I have no doubt, Spekulatius, that your insight into the MLP business model very likely exceeds mine.

I tend to interrogate how much of a company's initial Turnover/Revenue ends up at its Bottom Line, which, in turn, ultimately benefits the overall financial state of its Balance Sheet, more often than not by the build up of its Retained Income.
Needless to say, there are several factors that "bleed off" that Revenue as it works its way down the Income Statement, one of them being Interest Expense, which is why I put forward my query.

As you say, debt forms a part of an MLP's capital structure which contributes to its "action". But obviously debt costs, irrespective of the business model.

A quick calc of the relationship of KMI's EBIT and Interest Expense over the last 5 years, starting in 2009, shows us that debt expense reduced KMI's EBIT by 35%, 58%, 41%, 52% and 42% respectively.
Currently debt is cheap if one looks back in fairly recent history. One wonders how long that will continue to be the case, all things being considered.

If we refer to good ol' Buffett, the more ideal companies reflect about 15%. However, that's more of the ideal case. Let's double that and use, say, 30% of EBIT.
That would give KMI an Interest Expense for 2013 of roughly $1200mil.

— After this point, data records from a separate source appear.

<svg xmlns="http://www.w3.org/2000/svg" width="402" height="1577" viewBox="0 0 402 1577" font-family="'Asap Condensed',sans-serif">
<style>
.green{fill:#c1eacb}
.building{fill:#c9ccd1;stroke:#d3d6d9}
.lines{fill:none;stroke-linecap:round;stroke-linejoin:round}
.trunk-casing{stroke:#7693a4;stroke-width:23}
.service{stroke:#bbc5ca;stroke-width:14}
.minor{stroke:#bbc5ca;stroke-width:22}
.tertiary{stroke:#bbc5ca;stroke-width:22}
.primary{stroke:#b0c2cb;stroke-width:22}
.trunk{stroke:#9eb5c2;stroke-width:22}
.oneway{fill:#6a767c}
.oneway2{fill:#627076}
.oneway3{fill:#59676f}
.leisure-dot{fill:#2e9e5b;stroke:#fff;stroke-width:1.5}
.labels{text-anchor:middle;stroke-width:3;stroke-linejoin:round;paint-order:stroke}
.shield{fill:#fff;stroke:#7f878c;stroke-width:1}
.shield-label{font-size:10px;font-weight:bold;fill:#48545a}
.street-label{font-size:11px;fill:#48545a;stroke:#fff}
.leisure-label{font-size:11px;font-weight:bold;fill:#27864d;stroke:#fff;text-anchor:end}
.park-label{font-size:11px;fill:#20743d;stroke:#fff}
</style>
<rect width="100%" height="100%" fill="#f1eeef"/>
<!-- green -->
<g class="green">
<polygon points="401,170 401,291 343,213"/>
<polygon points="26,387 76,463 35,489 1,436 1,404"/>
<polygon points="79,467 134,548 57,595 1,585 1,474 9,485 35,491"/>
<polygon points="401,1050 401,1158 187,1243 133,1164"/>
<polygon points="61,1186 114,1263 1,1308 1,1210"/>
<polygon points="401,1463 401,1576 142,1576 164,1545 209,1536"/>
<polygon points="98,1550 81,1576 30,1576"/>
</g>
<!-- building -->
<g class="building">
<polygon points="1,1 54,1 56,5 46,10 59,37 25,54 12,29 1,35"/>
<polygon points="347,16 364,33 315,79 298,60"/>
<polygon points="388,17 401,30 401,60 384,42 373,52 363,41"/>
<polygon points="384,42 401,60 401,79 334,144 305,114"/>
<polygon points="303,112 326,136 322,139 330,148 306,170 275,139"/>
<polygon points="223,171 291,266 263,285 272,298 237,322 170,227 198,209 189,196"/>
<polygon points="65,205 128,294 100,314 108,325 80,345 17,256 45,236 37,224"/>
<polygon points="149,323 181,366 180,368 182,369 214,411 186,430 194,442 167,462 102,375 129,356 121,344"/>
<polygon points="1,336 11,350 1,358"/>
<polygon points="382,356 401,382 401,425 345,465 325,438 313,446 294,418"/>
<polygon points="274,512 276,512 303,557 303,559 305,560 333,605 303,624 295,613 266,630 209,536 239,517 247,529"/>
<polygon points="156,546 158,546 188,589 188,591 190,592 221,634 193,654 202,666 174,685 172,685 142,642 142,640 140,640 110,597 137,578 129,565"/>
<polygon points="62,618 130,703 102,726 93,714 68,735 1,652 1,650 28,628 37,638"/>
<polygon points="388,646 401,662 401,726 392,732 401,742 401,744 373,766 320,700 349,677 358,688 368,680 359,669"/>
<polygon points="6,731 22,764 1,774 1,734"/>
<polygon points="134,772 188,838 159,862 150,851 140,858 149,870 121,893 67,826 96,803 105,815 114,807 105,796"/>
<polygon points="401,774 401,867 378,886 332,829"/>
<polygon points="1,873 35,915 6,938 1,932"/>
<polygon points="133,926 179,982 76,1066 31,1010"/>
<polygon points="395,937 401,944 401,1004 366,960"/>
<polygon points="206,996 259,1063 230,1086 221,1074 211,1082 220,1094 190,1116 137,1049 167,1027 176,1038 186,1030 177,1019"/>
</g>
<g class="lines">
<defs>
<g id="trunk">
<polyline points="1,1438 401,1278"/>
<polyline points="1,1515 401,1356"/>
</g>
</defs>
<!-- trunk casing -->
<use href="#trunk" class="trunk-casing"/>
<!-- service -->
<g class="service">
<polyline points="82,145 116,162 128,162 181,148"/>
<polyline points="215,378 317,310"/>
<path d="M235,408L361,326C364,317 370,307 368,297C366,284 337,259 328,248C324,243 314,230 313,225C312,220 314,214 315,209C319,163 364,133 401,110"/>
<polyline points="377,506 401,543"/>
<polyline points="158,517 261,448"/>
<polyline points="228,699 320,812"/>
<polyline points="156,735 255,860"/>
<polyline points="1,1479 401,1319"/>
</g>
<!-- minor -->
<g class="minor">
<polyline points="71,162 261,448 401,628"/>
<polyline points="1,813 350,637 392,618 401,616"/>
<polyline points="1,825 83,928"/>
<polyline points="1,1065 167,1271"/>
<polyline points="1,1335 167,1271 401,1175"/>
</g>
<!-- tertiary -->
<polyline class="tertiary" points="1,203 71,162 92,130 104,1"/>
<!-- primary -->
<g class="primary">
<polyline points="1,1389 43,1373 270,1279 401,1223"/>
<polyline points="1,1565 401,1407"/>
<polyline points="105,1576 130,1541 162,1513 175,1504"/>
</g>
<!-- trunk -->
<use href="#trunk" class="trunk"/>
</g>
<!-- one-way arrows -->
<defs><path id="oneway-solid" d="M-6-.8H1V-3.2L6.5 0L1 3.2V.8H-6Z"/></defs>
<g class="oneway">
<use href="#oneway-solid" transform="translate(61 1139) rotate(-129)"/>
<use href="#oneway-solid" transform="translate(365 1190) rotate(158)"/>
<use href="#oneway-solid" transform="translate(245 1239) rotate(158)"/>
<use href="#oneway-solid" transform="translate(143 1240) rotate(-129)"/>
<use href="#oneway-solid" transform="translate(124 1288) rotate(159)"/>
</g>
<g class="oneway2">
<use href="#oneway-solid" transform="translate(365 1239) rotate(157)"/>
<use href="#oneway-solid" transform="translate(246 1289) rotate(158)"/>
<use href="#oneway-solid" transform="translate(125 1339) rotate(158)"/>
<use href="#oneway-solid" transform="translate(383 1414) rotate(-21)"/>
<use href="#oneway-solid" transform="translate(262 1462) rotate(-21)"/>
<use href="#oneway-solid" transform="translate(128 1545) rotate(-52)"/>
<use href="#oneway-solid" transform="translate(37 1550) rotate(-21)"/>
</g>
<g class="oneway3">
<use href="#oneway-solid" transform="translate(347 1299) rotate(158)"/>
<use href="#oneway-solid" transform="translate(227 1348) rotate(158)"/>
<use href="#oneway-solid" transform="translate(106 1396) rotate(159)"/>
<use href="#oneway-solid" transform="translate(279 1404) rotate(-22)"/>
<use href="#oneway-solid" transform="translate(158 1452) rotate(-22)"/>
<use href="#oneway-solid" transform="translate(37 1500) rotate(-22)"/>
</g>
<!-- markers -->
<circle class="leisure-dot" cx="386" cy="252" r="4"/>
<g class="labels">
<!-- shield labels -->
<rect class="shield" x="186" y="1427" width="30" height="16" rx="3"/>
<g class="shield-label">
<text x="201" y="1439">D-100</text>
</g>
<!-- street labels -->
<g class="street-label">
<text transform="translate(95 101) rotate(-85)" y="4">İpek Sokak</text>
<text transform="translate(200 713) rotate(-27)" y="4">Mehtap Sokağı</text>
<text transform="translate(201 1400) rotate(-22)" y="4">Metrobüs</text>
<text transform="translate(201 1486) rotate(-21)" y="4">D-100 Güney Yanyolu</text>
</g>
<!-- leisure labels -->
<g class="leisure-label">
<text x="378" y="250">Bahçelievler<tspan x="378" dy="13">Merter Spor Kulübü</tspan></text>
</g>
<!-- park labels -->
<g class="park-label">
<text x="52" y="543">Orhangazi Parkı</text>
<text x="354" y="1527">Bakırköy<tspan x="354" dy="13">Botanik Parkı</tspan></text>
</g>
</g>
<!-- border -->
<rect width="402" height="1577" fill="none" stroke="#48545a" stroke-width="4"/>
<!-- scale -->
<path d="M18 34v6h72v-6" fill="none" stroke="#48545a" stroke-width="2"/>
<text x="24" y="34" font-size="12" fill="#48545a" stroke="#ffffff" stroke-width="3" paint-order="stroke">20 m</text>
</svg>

KMI reported $1675mil. Interest Expense and had a Tax Percentage of about 22%.
Based on $1200mil., KMI would have added an extra after tax amount of $370mil. to its Bottom Line, and increased its original Net Income of $1193 by about 31%.

I guess that would have added to the Dividend payout and the "juice" which probably forms part of the action you referred to.

I was just wondering if KMI could still maintain its MLP type model but should maybe consider reducing its debt load and thereby somewhat improving its Bottom Line to the benefit of its investors.